If the character said something out-of-character, edit it. Fix the tone, add details,
make it authentic. The model learns from this.

6. Reset with summary.

Sometimes you just start over. Write a summary. Begin a new chat. It's not failure—it's
respecting the natural length of a conversation.

MANAGING MEMORY EXPLICITLY

For critical information (world-state, plot details, relationship facts), don't rely on the model to remember. Maintain a KNOWN_FACTS document outside the chat.

Example for a fantasy roleplay:

KNOWN_FACTS:
- Alice is a half-elf ranger
- She's searching for her brother (missing 3 years)
- We're currently in the Shattered Isles
- Alice distrusts wizards (one killed her mentor)
- She carries a silver dagger her mother gave her

Whenever context is about to reset or drift, inject this. Don't rely on the model to carry 10 hours of roleplay in its context window.

This is especially important for anything plot-critical, emotionally significant, or mechanically important.

THE NUCLEAR OPTION: CHAT RESET WITH SUMMARY

Sometimes a conversation has gone 100 messages and it's become repetitive, off-track, or the character has drifted badly.

Start over.

But don't lose what you've built. Write a 3-5 sentence summary of what happened:

"Alice and I spent the morning discussing philosophy. She's skeptical of my atheism but
 respects my reasoning. We found common ground on the nature of meaning. By the end,
 she was laughing at my dry jokes. Mood: warm, intellectual, slightly flirtatious."

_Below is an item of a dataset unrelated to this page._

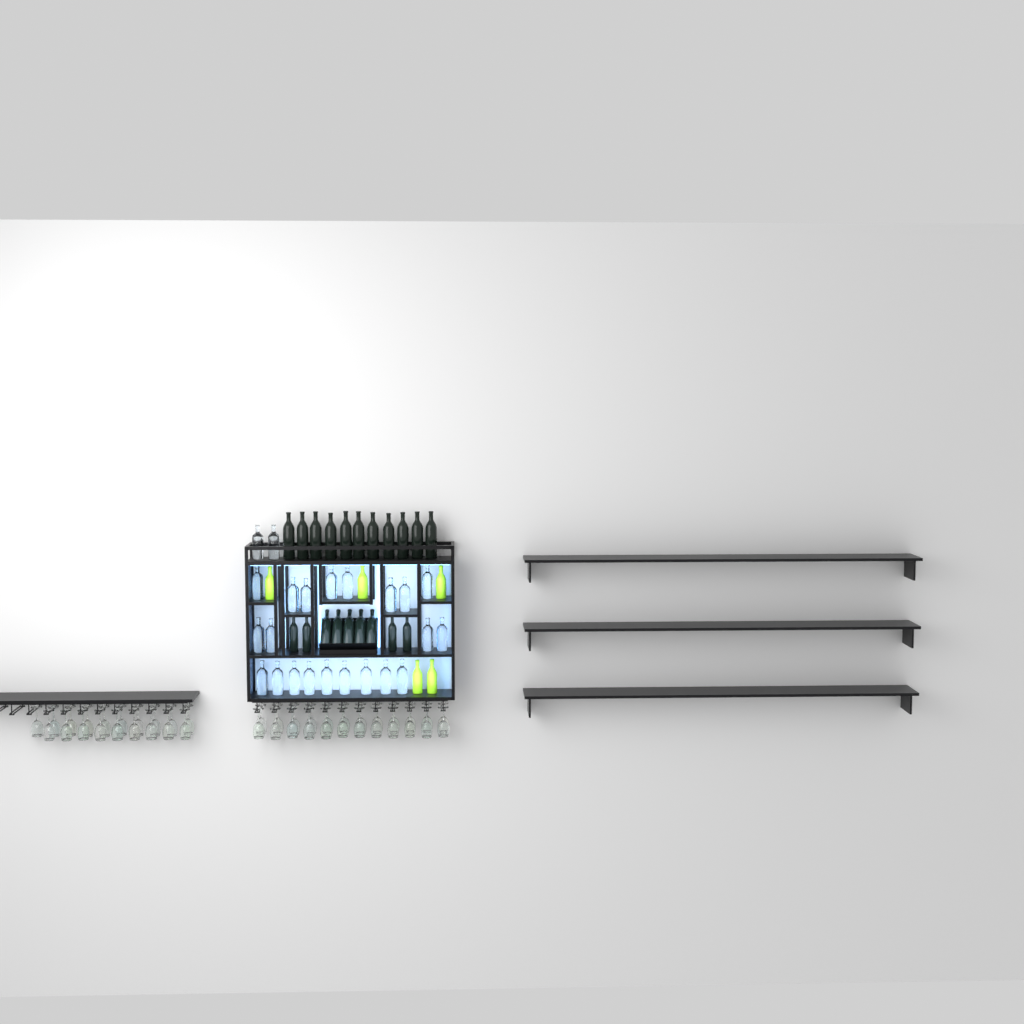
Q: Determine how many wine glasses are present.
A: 43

Open a new chat with the same character. Paste the summary as the opening context. Ask the character: "What do you remember about our conversation this morning?"

The model will reconstruct the emotional tenor and key points without the bloat of 100 individual messages.

You get a fresh, consistent character with continuity. Everyone wins.

QUICK REFERENCE

Context management checklist:

☐ Stop sequences set ("User:", "\nUser:")
☐ Context window at 8K-16K (not higher "just because")
☐ Character refresh at depth 4 after 30+ messages
☐ Summarization every 50 messages or at natural breakpoints
☐ Manual edit of out-of-character responses
☐ KNOWN_FACTS maintained externally for plot/world details
☐ Topic segmentation (don't force everything into one chat)
☐ Reset with summary when drift becomes obvious

Get these right, and your character will stay sharp through long, rich conversations.

Get them wrong, and you're chatting with a generic bot by message 40.